**YOUR TASK**
Please reproduce word for word the portion of the Linux distro thread that begins with the words containing "tl;dr Base Ubuntu" and ends with "well considered too.".

**SOURCE PASSAGE**
<<<<

Ask HN: Which linux distro at home? - gazarullz
I am currently owning an amd fx 8350 + nvidia gtx 750 + 512gb ssd and 8gb ddr box.<p>After trying out ubuntu for a while I have the feeling that it is too bloated and it is coming with too much stuff out of the box, beside the fact that the daily updates are quite annoying. My feeling is that it will end up as windows in the long run (slow and bloated).<p>I am evaluating between debian and fedora (since are the ones I am familiar with) which one to use for my machine ?
======
bandrami
I'm a pretty committed Slackware user so I just wanted to throw that out
there. If "bloat" is your concern (though that means different things to
different people) it's a great distro.

No brittle, fragile mess of unit files symlinked to a billion places and
interacting God knows how. No PAM nonsense (the last thing I want my
authentication system to be is "flexible"). Maintainers who do almost no
patching. A huge collection of Slackbuilds for stuff you want that isn't in
the base system. And a very long release schedule. I realize for a lot of
people all of those are reasons _not_ to use Slackware, but if that's what you
want (and there's still plenty of us who do) there's nothing that beats it
short of rolling your own.

------
neuromancer85
My choice is Antergos, an easy-to-install ArchLinux based distro. It is just a
collection of cherry picked pkgs from Arch repositories, with fewer
customization in comparison to Manjaro (also Arch-based). If you want a less
"rolling" distro, Manjaro is a really good choice.

[https://antergos.com/](https://antergos.com/)
[https://manjaro.org/](https://manjaro.org/)

------
zhte415
Ubuntu default (desktop) is a huge iceberg with a lot of included stuff. I
learned to avoid the 'main' disto file and go for the minimal-install a while
ago (which is embarrassing for a former Slackware person? - just used to the
smoothness of Ubuntu and Debian base); I use GNOME as the WM on Ubuntu.

tl;dr Base Ubuntu install strapped to bare-bones from the start, then adding
bits as necessary. Bloat hopefully doesn't exist in 32MB.

------
owebmaster
I use Arch Linux and enjoy it a lot. It takes time to get comfortable, but
after that... You will still have a lot of work, but sure you will not feel
that your OS is bloated.

Between Debian and Fedora I used only Fedora and is a great distro, but Debian
is very well considered too.

>>>>

**RECORDS PROVIDED**
<<<<

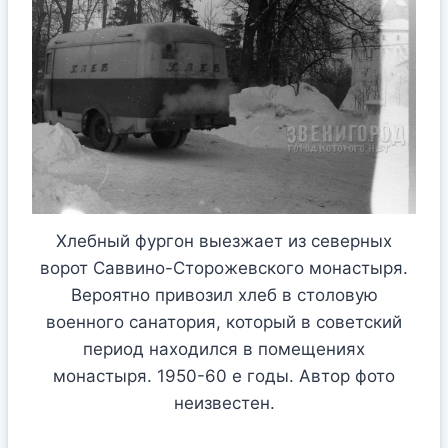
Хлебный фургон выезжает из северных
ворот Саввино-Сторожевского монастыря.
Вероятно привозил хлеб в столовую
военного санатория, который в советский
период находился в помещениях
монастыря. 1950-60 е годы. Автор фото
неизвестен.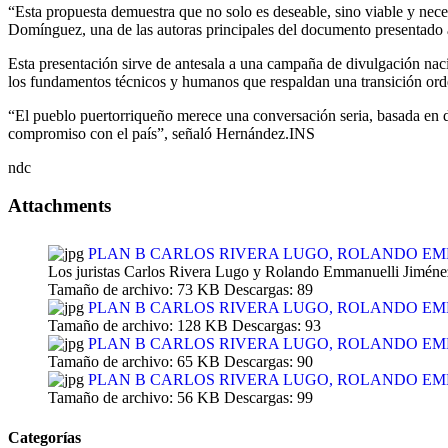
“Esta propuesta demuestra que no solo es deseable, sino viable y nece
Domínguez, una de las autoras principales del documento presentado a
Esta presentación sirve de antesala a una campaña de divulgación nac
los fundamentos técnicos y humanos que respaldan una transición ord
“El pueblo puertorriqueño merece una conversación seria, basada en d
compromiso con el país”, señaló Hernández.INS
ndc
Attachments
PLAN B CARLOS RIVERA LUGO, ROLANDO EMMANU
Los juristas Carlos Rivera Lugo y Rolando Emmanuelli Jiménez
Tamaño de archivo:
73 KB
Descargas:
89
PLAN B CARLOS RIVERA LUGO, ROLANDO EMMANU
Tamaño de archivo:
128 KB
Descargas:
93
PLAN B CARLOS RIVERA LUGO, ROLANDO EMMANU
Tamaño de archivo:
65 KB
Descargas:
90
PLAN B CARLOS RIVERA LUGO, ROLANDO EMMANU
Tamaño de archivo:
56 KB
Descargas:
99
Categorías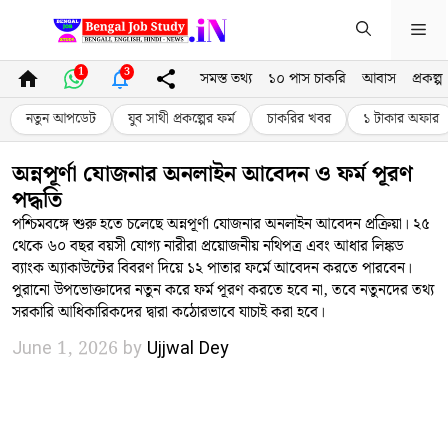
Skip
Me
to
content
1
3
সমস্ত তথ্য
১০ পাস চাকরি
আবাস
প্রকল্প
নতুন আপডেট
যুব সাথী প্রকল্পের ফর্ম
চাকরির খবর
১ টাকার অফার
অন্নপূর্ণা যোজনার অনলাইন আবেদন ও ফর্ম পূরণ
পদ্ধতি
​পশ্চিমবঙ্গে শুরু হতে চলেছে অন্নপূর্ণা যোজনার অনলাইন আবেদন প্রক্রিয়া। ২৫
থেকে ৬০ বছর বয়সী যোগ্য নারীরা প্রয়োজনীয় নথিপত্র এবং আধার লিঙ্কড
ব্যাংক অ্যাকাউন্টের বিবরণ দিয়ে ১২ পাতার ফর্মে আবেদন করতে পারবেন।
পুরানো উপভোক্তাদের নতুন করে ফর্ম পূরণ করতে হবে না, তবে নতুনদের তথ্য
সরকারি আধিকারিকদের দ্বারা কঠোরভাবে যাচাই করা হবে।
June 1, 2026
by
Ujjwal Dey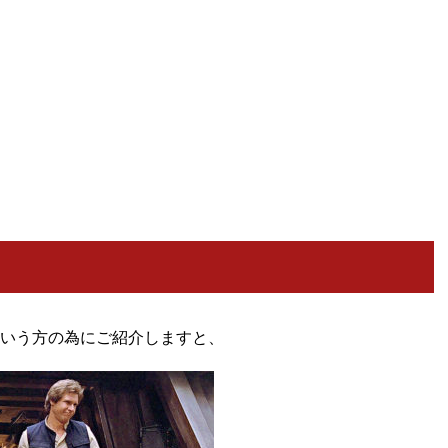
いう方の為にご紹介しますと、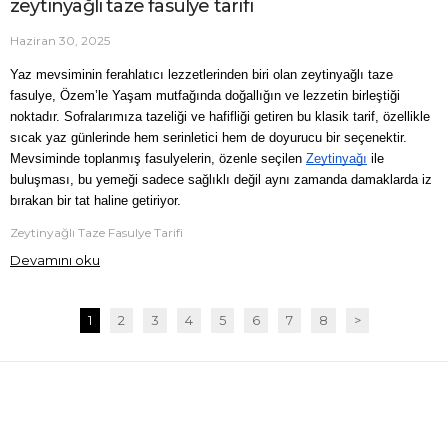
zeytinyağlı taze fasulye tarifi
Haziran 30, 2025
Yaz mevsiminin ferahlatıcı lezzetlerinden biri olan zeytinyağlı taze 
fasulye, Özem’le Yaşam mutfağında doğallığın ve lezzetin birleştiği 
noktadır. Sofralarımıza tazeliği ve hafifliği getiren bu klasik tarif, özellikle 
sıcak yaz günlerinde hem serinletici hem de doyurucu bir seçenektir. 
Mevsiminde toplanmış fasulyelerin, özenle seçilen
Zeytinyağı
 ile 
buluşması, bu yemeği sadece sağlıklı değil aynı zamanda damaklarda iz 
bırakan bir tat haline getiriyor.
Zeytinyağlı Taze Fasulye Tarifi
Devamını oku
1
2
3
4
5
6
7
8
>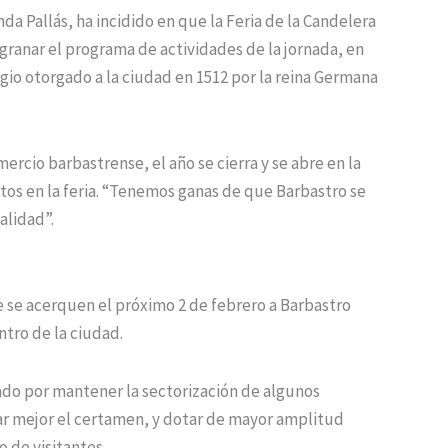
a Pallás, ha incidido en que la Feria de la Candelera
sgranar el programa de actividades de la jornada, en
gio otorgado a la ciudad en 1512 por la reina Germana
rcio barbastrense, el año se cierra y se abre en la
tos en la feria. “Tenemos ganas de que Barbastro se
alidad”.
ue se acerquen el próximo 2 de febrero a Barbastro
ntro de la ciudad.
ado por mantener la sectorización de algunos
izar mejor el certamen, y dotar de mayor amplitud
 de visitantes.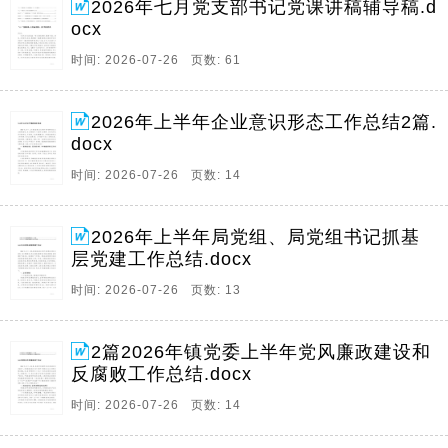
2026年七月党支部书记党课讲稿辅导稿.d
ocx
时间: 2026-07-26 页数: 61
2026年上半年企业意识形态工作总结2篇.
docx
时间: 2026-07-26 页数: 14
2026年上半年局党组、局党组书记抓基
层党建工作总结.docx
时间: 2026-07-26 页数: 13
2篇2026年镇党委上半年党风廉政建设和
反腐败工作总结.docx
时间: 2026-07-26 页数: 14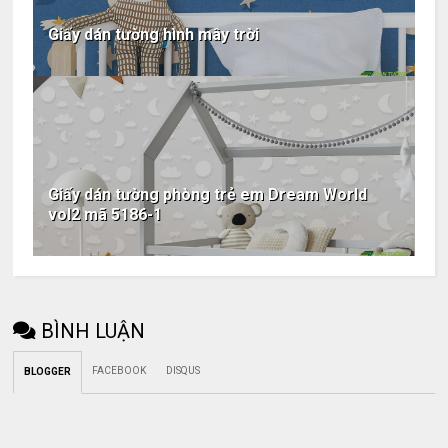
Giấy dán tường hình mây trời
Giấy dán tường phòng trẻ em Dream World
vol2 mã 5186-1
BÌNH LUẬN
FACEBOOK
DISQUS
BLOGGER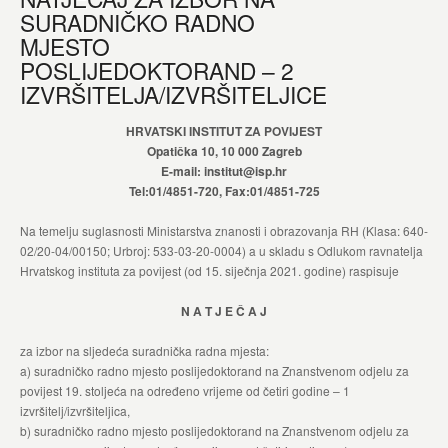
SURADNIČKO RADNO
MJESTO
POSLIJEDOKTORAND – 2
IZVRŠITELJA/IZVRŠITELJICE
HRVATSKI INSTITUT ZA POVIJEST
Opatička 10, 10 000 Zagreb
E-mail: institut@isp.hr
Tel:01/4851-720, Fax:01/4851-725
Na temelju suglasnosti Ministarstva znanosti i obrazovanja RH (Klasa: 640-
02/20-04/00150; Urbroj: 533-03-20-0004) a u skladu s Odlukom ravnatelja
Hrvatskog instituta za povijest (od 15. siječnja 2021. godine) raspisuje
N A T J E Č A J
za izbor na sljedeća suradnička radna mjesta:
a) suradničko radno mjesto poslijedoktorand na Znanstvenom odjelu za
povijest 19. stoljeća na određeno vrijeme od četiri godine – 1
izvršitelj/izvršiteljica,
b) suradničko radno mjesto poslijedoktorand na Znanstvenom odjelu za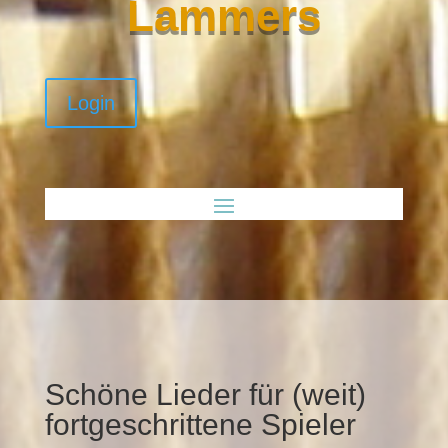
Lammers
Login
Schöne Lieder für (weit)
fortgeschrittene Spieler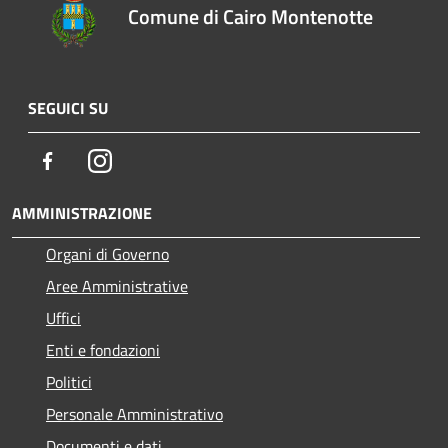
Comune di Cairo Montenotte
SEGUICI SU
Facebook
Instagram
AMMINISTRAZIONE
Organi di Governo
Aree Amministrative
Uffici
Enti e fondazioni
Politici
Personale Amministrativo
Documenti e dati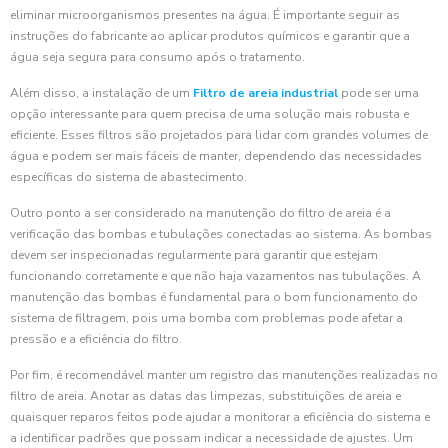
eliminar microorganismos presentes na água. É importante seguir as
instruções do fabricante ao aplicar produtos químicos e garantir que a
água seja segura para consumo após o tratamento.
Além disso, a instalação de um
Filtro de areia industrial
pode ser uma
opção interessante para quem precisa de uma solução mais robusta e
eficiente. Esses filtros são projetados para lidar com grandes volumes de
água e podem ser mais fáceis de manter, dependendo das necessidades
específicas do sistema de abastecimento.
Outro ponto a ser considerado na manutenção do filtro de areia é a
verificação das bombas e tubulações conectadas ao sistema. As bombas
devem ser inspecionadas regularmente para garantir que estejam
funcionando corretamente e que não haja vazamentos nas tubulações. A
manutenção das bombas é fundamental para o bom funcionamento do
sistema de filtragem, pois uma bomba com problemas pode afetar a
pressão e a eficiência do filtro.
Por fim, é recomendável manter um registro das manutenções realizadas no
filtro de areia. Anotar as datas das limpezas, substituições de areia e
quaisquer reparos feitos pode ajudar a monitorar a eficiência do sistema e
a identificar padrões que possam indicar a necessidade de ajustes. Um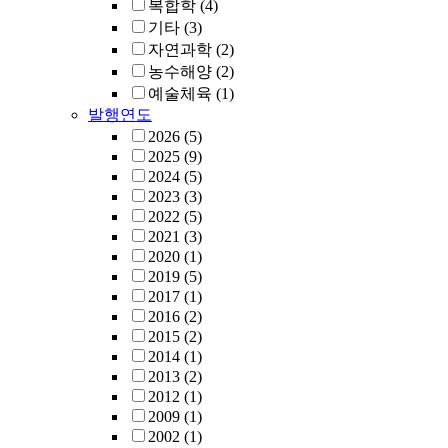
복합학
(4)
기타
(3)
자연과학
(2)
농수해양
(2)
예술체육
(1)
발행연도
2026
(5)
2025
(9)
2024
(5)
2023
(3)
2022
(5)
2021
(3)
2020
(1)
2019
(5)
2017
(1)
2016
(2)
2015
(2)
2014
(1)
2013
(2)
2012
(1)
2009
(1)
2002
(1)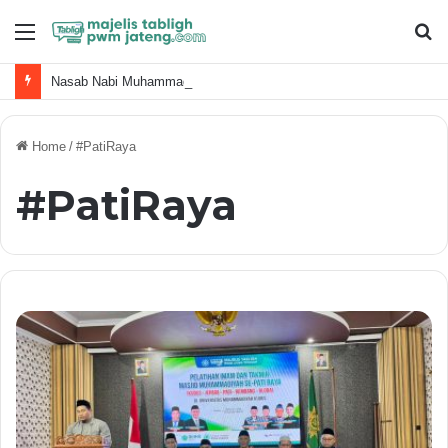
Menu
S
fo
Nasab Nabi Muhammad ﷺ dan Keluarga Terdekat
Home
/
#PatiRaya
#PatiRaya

>>>>

**EXPECTED OUTPUT**
tl;dr Base Ubuntu install strapped to bare-bones from the start, then adding
bits as necessary. Bloat hopefully doesn't exist in 32MB.

------
owebmaster
I use Arch Linux and enjoy it a lot. It takes time to get comfortable, but
after that... You will still have a lot of work, but sure you will not feel
that your OS is bloated.

Between Debian and Fedora I used only Fedora and is a great distro, but Debian
is very well considered too.